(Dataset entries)
★ ★ ★ ★ ★ ★ ★

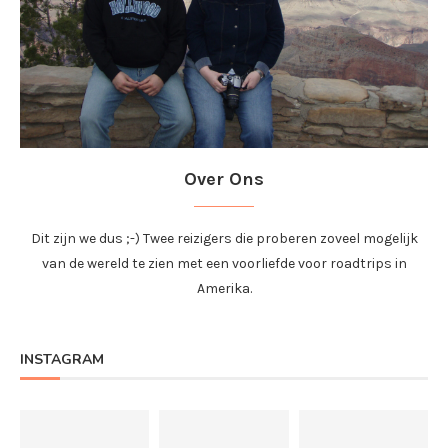
Over Ons
Dit zijn we dus ;-) Twee reizigers die proberen zoveel mogelijk
van de wereld te zien met een voorliefde voor roadtrips in
Amerika.
INSTAGRAM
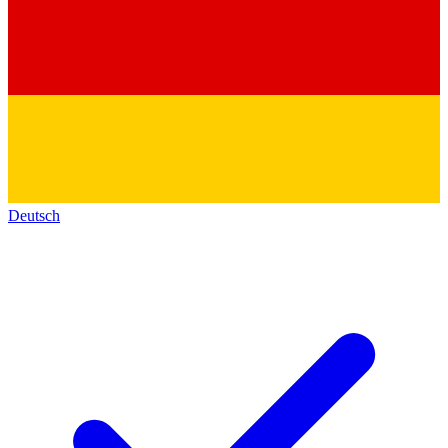
Deutsch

★ ★ ★ ★ ★ ★ ★

Instruction.
Reproduce the text of every item above word for word, omitting the pictures.

Answer space.
Over Ons
Dit zijn we dus ;-) Twee reizigers die proberen zoveel mogelijk
van de wereld te zien met een voorliefde voor roadtrips in
Amerika.
INSTAGRAM
Deutsch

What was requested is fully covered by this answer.